🤖 AI Summary
Existing PPT understanding benchmarks focus narrowly on isolated subtasks, overlooking the core challenge of joint visual-structural reasoning centered on layout. To address this gap, we introduce PPTBench—the first multimodal benchmark for PowerPoint layout and design understanding—constructed from 958 real-world PPTX files and comprising 4,439 samples with both visual inputs and JSON-structured annotations across four task categories: detection, comprehension, modification, and generation. Through systematic evaluation of state-of-the-art multimodal large language models (MLLMs), we uncover critical deficiencies in spatial relation modeling, precise element localization, and visual-semantic alignment—manifesting as misalignment and overlapping predictions—and demonstrate a strong correlation between layout-aware capability and API planning performance. This work fills a fundamental void in structured visual reasoning evaluation for slide-based content and establishes a new benchmark and analytical framework for joint visual-structural modeling.
📝 Abstract
PowerPoint presentations combine rich textual content with structured visual layouts, making them a natural testbed for evaluating the multimodal reasoning and layout understanding abilities of modern MLLMs. However, existing benchmarks focus solely on narrow subtasks while overlooking layout-centric challenges, which are central to real-world slide creation and editing. To bridge this gap, we introduce PPTBench, a comprehensive multimodal benchmark for evaluating LLMs on PowerPoint-related tasks. Leveraging a diverse source of 958 PPTX files, PPTBench evaluates models across four categories with 4,439 samples, including Detection, Understanding, Modification, and Generation.
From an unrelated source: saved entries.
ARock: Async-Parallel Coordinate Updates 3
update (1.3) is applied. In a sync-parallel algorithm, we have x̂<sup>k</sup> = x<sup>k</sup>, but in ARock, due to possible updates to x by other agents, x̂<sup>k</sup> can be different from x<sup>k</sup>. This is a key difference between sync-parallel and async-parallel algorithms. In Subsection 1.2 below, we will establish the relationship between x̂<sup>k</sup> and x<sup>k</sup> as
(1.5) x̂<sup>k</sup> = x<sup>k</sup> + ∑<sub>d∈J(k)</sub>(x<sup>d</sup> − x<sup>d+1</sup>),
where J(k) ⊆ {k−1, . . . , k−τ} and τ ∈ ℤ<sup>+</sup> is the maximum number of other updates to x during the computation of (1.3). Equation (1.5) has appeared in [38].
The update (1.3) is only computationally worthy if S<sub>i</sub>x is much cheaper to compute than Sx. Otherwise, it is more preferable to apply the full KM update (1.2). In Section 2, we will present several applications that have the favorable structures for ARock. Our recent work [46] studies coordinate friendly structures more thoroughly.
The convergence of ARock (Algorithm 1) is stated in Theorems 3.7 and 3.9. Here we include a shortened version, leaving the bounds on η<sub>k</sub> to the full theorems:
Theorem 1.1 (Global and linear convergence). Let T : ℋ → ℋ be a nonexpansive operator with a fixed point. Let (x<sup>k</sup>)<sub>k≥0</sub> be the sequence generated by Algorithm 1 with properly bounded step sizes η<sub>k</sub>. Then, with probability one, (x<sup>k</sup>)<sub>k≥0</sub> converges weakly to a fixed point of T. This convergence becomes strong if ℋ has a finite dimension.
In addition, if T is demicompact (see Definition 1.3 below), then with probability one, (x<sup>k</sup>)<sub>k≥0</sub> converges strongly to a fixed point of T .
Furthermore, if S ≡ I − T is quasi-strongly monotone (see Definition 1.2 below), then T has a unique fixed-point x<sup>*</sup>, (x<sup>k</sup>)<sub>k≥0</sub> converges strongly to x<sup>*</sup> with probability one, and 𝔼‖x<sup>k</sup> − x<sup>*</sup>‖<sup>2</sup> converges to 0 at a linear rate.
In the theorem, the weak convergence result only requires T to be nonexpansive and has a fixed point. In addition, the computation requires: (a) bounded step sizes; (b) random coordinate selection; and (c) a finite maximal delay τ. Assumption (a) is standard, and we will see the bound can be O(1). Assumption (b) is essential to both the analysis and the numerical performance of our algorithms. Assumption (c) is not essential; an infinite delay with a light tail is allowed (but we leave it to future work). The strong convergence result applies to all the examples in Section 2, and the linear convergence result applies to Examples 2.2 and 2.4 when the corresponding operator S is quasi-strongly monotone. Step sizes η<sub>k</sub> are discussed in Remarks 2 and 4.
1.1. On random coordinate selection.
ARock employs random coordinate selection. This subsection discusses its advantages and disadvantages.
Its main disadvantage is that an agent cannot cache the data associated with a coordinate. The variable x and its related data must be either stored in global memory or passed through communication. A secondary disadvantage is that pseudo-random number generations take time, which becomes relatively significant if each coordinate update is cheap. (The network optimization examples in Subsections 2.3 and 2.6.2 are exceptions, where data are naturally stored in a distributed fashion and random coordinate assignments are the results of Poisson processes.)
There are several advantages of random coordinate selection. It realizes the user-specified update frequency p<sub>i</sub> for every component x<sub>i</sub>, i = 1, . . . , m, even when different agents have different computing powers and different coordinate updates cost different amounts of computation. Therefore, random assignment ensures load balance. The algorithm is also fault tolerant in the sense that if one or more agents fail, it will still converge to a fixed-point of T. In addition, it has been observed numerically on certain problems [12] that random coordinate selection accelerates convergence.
Our experiments reveal a substantial gap between semantic understanding and visual-layout reasoning in current MLLMs: models can interpret slide content but fail to produce coherent spatial arrangements. Ablation and further analysis show that current MLLMs struggle to combine visual cues with JSON-based layout structures and fail to integrate visual information into their API planning ability. And case studies visually expose systematic layout errors such as misalignment and element overlap. These findings provides a new perspective on evaluating VLLMs in PPT scenarios, highlighting challenges and directions for future research on visual-structural reasoning and coherent slide generation. All datasets and code are fully released to support reproducibility and future research.